Parts of the exercise.
1) According to the passage on agreement attraction, why might the missing attraction effect in Antón-Méndez (1996) not extend to direct objects in general?
2) In the passage on agreement attraction, which language did Antón-Méndez (1996) use to test preverbal, pronominal direct objects?
3) Can you carry on the passage on agreement attraction from the point where it stops?

Supplied passage.
---

Most relevantly for the current study, competition theories predict that agreement attractors are not limited to local nouns within the subject phrase, but instead may arise from other sources. In this study, we were particularly interested in the hypothesis that direct object nouns could serve as agreement attractors, even though objects are not part of the subject phrase. Prior work has partially addressed this in Spanish, Dutch, and Basque (Hartsuiker et al., 2001; Santesteban et al., 2013; Antón-Méndez, 1996), but by testing for attraction effects of direct object nouns on optional subject-verb agreement in Persian, our results provide converging evidence from grammatical attraction effects on whether local nouns need to be higher in a hierarchical relationship with the verb, and also whether effects of other factors, such as the type of plural morpheme (Haskell & MacDonald, 2003; Vigliocco et al., 1995) have been masked by ungrammatical agreement production tasks.
Object attraction in Spanish and Dutch has been studied by using intermediary object pronouns (Antón-Méndez, 1996; Hartsuiker, Antón-Méndez, & van Zee, 2001). Antón-Méndez (1996) tested attraction effects of preverbal, pronominal direct objects in Spanish and found no evidence of an attraction effect. This finding is consistent with a minimalist, control-based view: the object is not part of the controlling subject phrase and thus cannot affect subject-verb agreement. However, these results crucially involve object pronouns, and so it could also be the case that the lack of attraction is due to the particular nature of this construction rather than extending to objects more generally. Supporting this second view, Hartsuiker et al. (2001) tested the attraction effect of intermediary full object nouns (i.e., not pronouns) in complement clauses and compared it to attraction effects for subject modifier phrases. As the following example shows, in Dutch, the object of the complement clause is preverbal:
5. Karin zegt dat het meisje de krans en WIN
Karen says that the girl the garland s WIN
“Karen says that the girl WIN the garlands.”

---

Collected data.
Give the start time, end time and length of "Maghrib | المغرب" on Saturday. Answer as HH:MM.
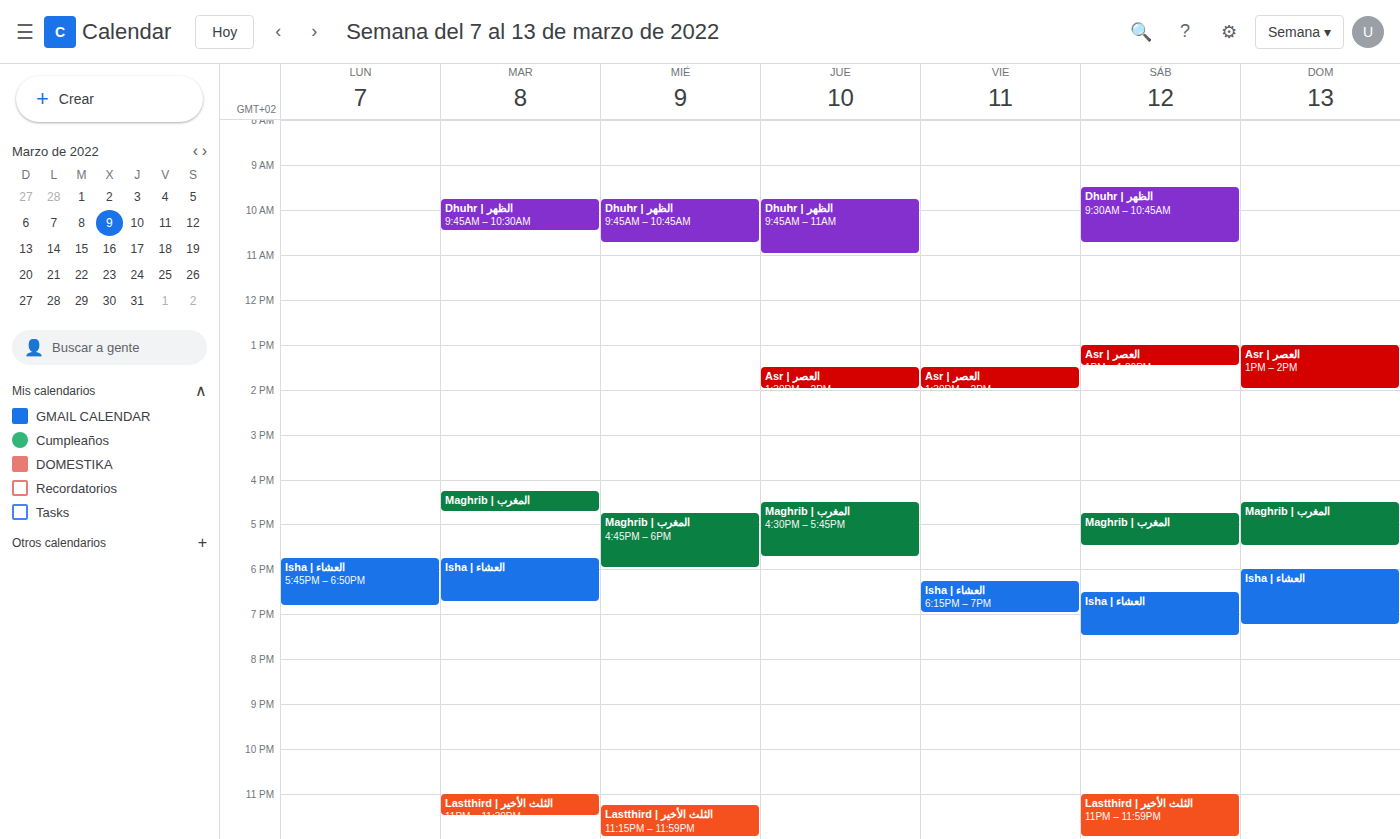
16:45 to 17:30, 45 minutes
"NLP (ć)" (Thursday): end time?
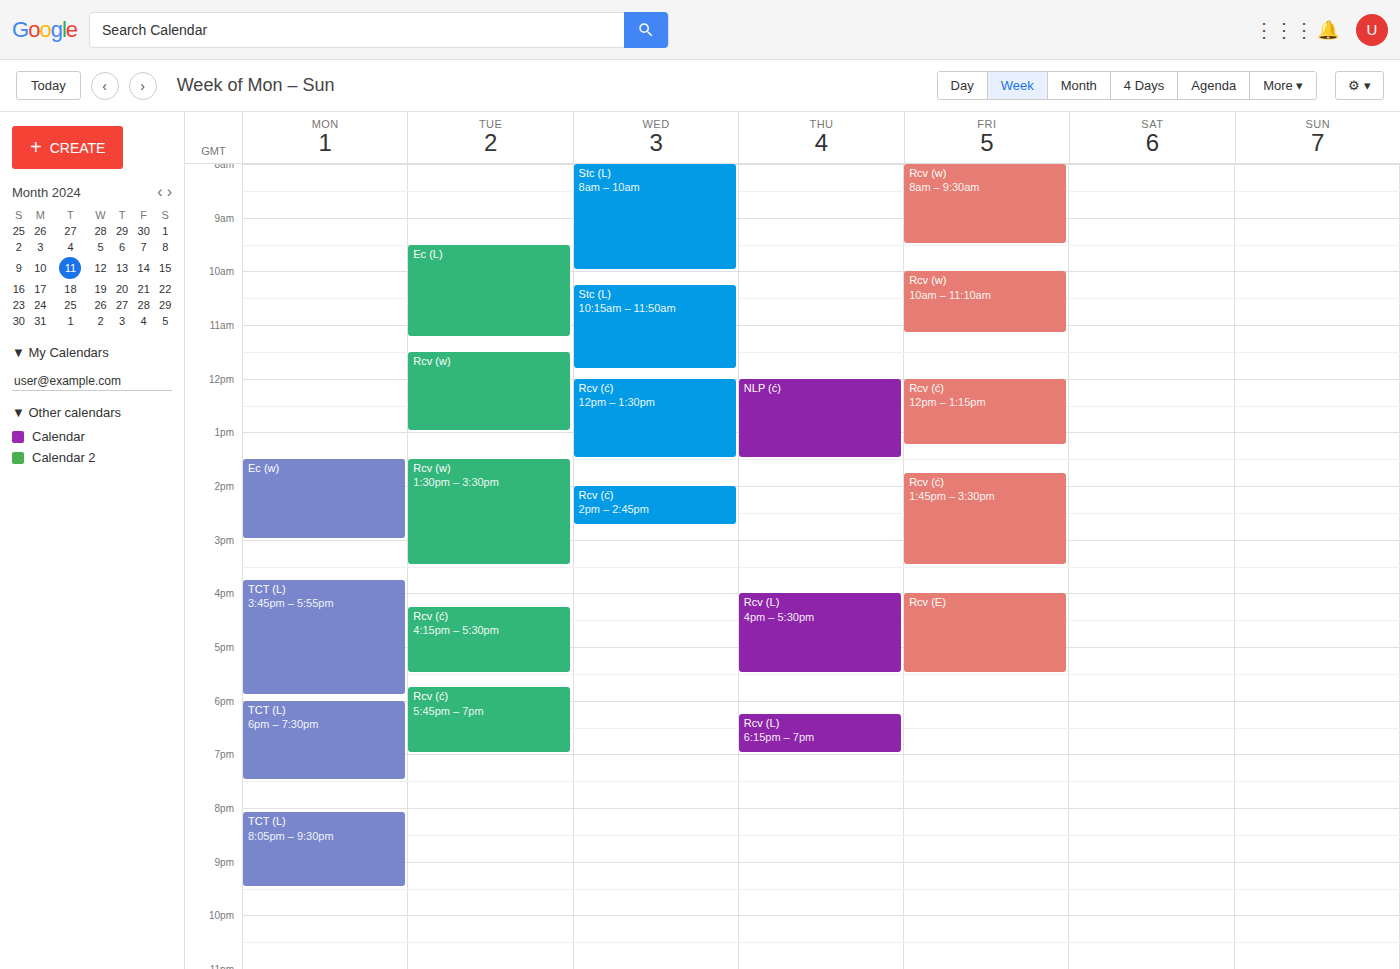
1:30 PM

---

In response.
1) That study's results crucially involve object pronouns. The lack of attraction could therefore come from the particular nature of that construction rather than from objects as a whole.

2) Spanish.

3)
Their results showed an attraction effect for the object in the embedded clause, but the effect was smaller than the attraction effect for subject modifier phrases. This result indicates that information from non-subject phrases may also influence subject–verb agreement, although perhaps to a lesser extent. The authors further tested the effect of object pronouns in an embedded clause in two conditions: case ambiguous pronouns and unambiguous pronouns. Their results showed more attraction effect for embedded clause object pronouns when case was ambiguous compared to when it was unambiguous. Hartsuiker et al. (2001) concluded that the subject phrase is not encapsulated from mismatching information in the sentence. Number feature can be transmitted from any part of the syntactic tree before the implication of subject-verb agreement. So the authors argue for a two-step process of agreement computation. First, the syntactic tree is formed and the number feature can migrate to any part of the tree. In this step, the number feature of the subject phrase can be influenced by the plural number feature of other nouns (e.g., local noun which could be an object). In the second step, the number on the subject is copied to the verb.
Further complicating the matter, a series of writing-to-dictation task experiments by Chanquoy and Negro (1996) and Fayol, Largy, and Lemaire (1994) found attraction effects for pronominal direct objects in French. These results conflict with Hartsuiker et al. (2001) because the object pronouns (“le,” “la,” and “les”) have accusative case and are morphophonologically different from nominative pronouns. Hartsuiker et al. (2001) argued that the difference in results could be due to linguistic differences in the languages: In French, there is grammatical agreement between past participle and object pronouns (not subject) which precedes the verb and the auxiliary “avoir.”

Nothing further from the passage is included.